Transcribed page contents:
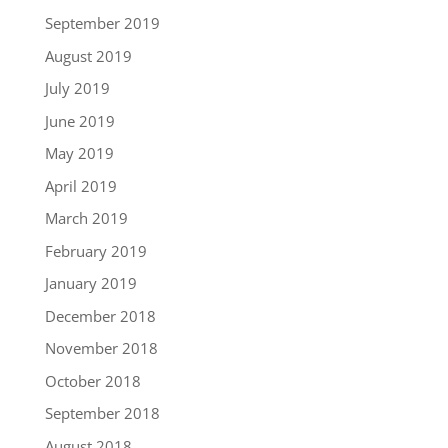
September 2019
August 2019
July 2019
June 2019
May 2019
April 2019
March 2019
February 2019
January 2019
December 2018
November 2018
October 2018
September 2018
August 2018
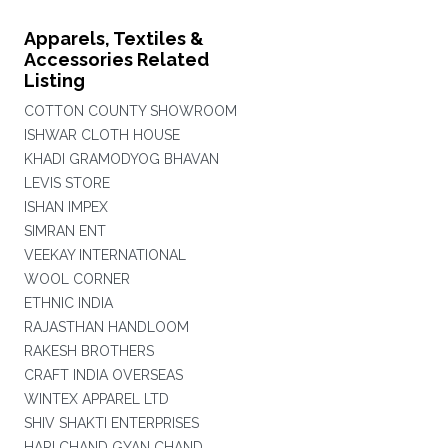
Apparels, Textiles &
Accessories Related
Listing
COTTON COUNTY SHOWROOM
ISHWAR CLOTH HOUSE
KHADI GRAMODYOG BHAVAN
LEVIS STORE
ISHAN IMPEX
SIMRAN ENT
VEEKAY INTERNATIONAL
WOOL CORNER
ETHNIC INDIA
RAJASTHAN HANDLOOM
RAKESH BROTHERS
CRAFT INDIA OVERSEAS
WINTEX APPAREL LTD
SHIV SHAKTI ENTERPRISES
HARI CHAND GYAN CHAND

Job:
Repeat only the lines from the one holding "ETHNIC INDIA" through the last line of the data.

Task answer:
ETHNIC INDIA
RAJASTHAN HANDLOOM
RAKESH BROTHERS
CRAFT INDIA OVERSEAS
WINTEX APPAREL LTD
SHIV SHAKTI ENTERPRISES
HARI CHAND GYAN CHAND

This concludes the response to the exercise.